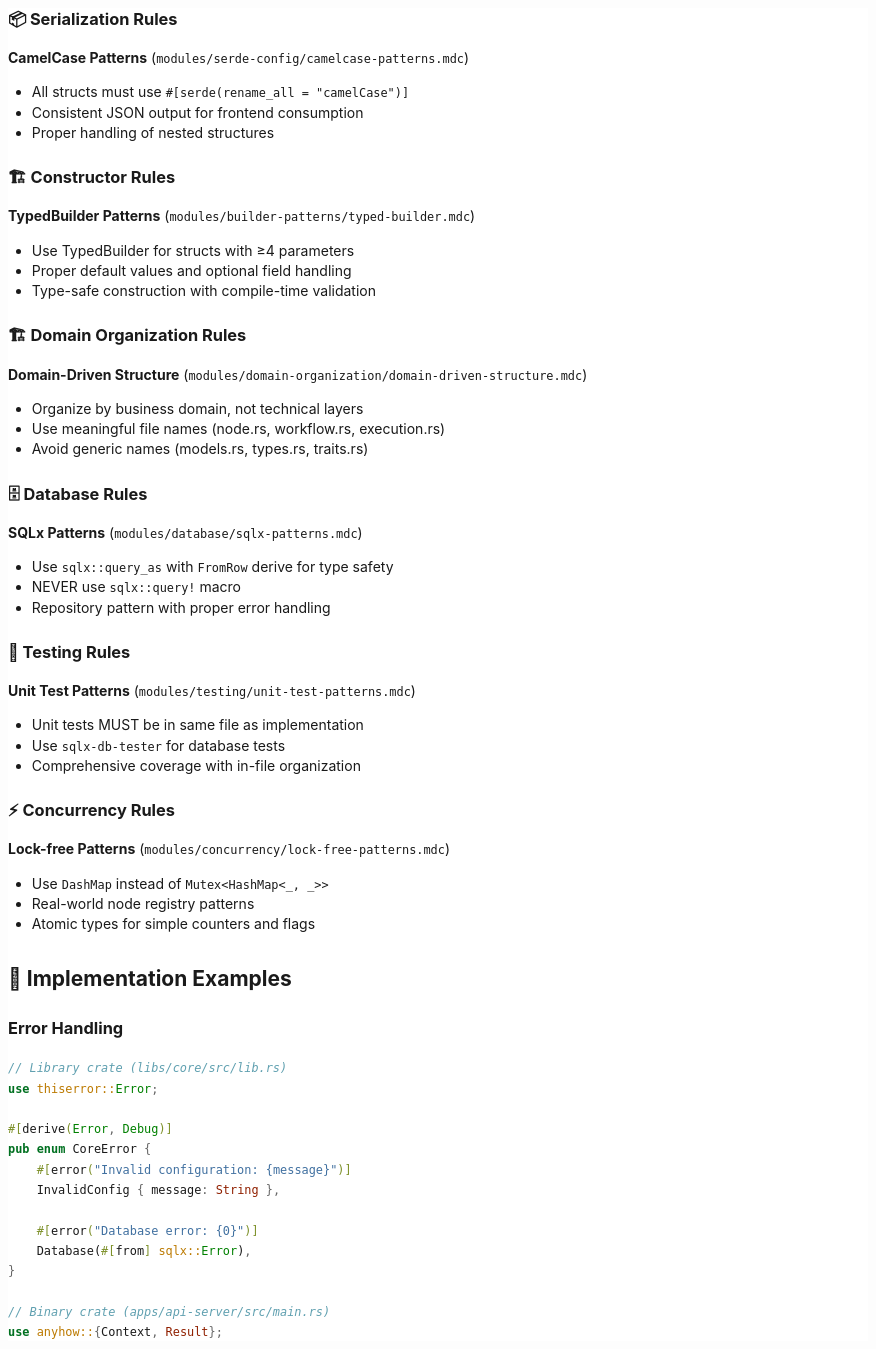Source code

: ### 📦 Serialization Rules

**CamelCase Patterns** (`modules/serde-config/camelcase-patterns.mdc`)

- All structs must use `#[serde(rename_all = "camelCase")]`
- Consistent JSON output for frontend consumption
- Proper handling of nested structures

### 🏗️ Constructor Rules

**TypedBuilder Patterns** (`modules/builder-patterns/typed-builder.mdc`)

- Use TypedBuilder for structs with ≥4 parameters
- Proper default values and optional field handling
- Type-safe construction with compile-time validation

### 🏗️ Domain Organization Rules

**Domain-Driven Structure** (`modules/domain-organization/domain-driven-structure.mdc`)

- Organize by business domain, not technical layers
- Use meaningful file names (node.rs, workflow.rs, execution.rs)
- Avoid generic names (models.rs, types.rs, traits.rs)

### 🗄️ Database Rules

**SQLx Patterns** (`modules/database/sqlx-patterns.mdc`)

- Use `sqlx::query_as` with `FromRow` derive for type safety
- NEVER use `sqlx::query!` macro
- Repository pattern with proper error handling

### 🧪 Testing Rules

**Unit Test Patterns** (`modules/testing/unit-test-patterns.mdc`)

- Unit tests MUST be in same file as implementation
- Use `sqlx-db-tester` for database tests
- Comprehensive coverage with in-file organization

### ⚡ Concurrency Rules

**Lock-free Patterns** (`modules/concurrency/lock-free-patterns.mdc`)

- Use `DashMap` instead of `Mutex<HashMap<_, _>>`
- Real-world node registry patterns
- Atomic types for simple counters and flags

## 🔧 Implementation Examples

### Error Handling

```rust
// Library crate (libs/core/src/lib.rs)
use thiserror::Error;

#[derive(Error, Debug)]
pub enum CoreError {
    #[error("Invalid configuration: {message}")]
    InvalidConfig { message: String },

    #[error("Database error: {0}")]
    Database(#[from] sqlx::Error),
}

// Binary crate (apps/api-server/src/main.rs)
use anyhow::{Context, Result};
```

___

## INSTRUCTIONS FOR THE TASK
In the entries, the line containing "### 🧪 Testing Rules" and every line after it through the last are to be duplicated exactly, and no other line is to be included.

## ANSWER TO THE PROBLEM
### 🧪 Testing Rules

**Unit Test Patterns** (`modules/testing/unit-test-patterns.mdc`)

- Unit tests MUST be in same file as implementation
- Use `sqlx-db-tester` for database tests
- Comprehensive coverage with in-file organization

### ⚡ Concurrency Rules

**Lock-free Patterns** (`modules/concurrency/lock-free-patterns.mdc`)

- Use `DashMap` instead of `Mutex<HashMap<_, _>>`
- Real-world node registry patterns
- Atomic types for simple counters and flags

## 🔧 Implementation Examples

### Error Handling

```rust
// Library crate (libs/core/src/lib.rs)
use thiserror::Error;

#[derive(Error, Debug)]
pub enum CoreError {
    #[error("Invalid configuration: {message}")]
    InvalidConfig { message: String },

    #[error("Database error: {0}")]
    Database(#[from] sqlx::Error),
}

// Binary crate (apps/api-server/src/main.rs)
use anyhow::{Context, Result};
```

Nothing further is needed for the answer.